There’s something about the combination of an avant garde filmmaker like Mira Nair with the traditional, bubbly leanings of Disney that doesn’t quite work in Queen of Katwe. It’s an awkward marriage, the film’s darker moments not quite adding up with the bright tone. The decision to use rapid editing and handheld cameras also doesn’t quite jive with the by-the-numbers feel-good storytelling. It’s a shame, because when Queen of Katwe is good, it’s really good. A few of the triumphant moments work nicely, and the cast of children around Phiona are full of personality. It’s easy to warm to them, and to David Oyelowo’s determined, kind teacher as he inspires them. However, the movie tends to be at its best when focused on Phiona and her family’s dynamics, rather than the Disneyfied chess storyline. Harriet’s struggles to keep herself and her four children safe and fed are affecting and hard to watch at times; one particularly effective sequence sees the family kicked out of their home. The strength of Lupita Nyong’o’s fierce, angry performance shines through the entire film; whenever we spend too long without her, we miss her presence.
Movies like this live and die on the lead kids, and unfortunately, Madina Nalwanga is just…okay as Phiona. She isn’t bad exactly, but she doesn’t engage the way I’d like her to. Fortunately, she has some solid support, particularly from the spectacular Lupita Nyong’o and David Oyelowo.

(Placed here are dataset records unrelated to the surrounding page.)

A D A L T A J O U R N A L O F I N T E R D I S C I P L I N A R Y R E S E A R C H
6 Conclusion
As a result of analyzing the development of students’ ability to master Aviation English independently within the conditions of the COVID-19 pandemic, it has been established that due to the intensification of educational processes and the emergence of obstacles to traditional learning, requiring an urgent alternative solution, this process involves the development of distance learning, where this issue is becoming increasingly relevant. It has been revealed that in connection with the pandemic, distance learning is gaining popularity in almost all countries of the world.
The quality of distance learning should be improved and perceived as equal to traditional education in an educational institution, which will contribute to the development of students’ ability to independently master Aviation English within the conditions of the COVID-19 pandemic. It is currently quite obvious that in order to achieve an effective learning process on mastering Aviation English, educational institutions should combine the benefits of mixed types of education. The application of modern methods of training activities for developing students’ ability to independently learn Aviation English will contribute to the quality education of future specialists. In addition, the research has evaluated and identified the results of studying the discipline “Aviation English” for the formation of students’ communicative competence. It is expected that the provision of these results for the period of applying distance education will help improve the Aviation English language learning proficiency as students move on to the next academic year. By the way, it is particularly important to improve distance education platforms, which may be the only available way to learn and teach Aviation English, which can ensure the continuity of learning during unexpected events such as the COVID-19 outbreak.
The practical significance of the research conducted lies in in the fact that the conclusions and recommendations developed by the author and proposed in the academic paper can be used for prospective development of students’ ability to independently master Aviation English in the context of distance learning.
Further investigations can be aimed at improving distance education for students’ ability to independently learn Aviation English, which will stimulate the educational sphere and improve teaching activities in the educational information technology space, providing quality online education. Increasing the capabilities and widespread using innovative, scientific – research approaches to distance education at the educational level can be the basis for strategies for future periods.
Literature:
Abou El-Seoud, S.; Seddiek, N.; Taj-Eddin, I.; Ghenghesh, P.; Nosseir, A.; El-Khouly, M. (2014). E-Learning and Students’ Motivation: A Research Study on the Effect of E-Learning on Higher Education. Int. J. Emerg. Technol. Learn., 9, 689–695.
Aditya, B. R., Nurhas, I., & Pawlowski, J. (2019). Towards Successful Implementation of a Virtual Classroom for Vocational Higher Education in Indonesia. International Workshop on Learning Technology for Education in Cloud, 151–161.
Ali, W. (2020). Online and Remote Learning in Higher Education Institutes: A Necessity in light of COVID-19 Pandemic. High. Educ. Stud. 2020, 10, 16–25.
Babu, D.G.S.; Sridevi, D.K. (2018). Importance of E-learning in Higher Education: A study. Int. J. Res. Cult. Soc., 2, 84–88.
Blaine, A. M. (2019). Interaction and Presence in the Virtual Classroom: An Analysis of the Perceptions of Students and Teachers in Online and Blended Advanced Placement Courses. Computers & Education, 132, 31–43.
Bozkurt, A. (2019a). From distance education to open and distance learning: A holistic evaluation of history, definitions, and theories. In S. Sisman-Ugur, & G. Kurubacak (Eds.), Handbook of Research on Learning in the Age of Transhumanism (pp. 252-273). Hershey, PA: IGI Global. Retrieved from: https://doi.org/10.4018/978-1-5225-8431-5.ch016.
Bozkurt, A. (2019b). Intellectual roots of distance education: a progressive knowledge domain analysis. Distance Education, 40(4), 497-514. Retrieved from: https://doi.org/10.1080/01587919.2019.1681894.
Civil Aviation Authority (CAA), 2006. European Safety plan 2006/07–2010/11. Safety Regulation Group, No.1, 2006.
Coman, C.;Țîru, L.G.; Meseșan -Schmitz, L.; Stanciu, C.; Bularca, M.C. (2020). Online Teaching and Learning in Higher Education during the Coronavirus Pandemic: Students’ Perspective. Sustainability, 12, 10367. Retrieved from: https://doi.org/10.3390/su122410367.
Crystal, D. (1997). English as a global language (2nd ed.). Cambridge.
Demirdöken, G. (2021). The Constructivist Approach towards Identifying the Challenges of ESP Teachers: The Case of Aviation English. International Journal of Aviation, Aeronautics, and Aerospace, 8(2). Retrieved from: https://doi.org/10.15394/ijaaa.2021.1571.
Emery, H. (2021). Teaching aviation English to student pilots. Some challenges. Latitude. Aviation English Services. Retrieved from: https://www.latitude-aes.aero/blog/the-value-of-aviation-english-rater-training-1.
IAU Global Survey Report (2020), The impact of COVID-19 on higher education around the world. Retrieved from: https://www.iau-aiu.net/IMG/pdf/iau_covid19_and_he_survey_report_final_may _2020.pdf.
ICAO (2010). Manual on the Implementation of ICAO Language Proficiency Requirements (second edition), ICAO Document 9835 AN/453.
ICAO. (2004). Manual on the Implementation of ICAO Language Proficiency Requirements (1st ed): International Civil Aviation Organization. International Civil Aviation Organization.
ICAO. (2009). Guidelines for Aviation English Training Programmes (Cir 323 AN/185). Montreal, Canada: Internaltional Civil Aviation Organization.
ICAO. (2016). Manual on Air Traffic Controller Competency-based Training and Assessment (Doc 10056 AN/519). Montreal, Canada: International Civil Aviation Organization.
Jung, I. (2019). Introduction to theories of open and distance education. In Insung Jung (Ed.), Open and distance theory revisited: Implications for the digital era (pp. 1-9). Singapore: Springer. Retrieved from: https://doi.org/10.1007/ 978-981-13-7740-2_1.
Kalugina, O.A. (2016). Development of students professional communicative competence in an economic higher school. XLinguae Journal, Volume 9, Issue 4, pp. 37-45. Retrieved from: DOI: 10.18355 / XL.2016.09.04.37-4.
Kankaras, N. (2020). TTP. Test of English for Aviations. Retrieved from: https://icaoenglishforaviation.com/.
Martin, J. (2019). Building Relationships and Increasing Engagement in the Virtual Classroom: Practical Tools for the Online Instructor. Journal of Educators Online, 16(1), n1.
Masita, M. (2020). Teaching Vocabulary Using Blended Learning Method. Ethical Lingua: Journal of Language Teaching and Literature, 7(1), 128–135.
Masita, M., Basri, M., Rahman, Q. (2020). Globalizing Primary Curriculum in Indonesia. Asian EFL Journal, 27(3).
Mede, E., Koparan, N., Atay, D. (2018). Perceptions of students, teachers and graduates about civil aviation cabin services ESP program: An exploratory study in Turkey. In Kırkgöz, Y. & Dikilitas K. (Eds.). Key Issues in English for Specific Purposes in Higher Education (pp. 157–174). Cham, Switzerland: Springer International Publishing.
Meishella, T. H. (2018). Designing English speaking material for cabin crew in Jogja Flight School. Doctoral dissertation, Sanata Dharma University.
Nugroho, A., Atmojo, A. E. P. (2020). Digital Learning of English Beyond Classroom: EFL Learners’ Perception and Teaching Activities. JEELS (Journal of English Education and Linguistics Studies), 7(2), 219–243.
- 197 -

The choice that the film makes not to recast the child actors over time is a strange one, making it hard to know how much time has passed and breaking the film’s suspension of disbelief; it’s the two adults who get us through that. The two of them shine in every scene. Every little choice they’re making conveys so much about the characters. There’s a scene where Harriet, in an attempt to secure a future for her daughter, meets with an old acquaintance in an attempt to sell him a dress. She flirts with him, struggling with her choices during every moment of the scene. Harriet’s strength of character and her stubbornness pervade throughout Nyong’o’s performance, and she plays the role with such dignity. When she gets to act opposite Oyelowo, the movie is on another level. There are so many complex issues facing the characters in this movie, and that dignity is all-important. They earn the movie’s inspirational ending with that dignity.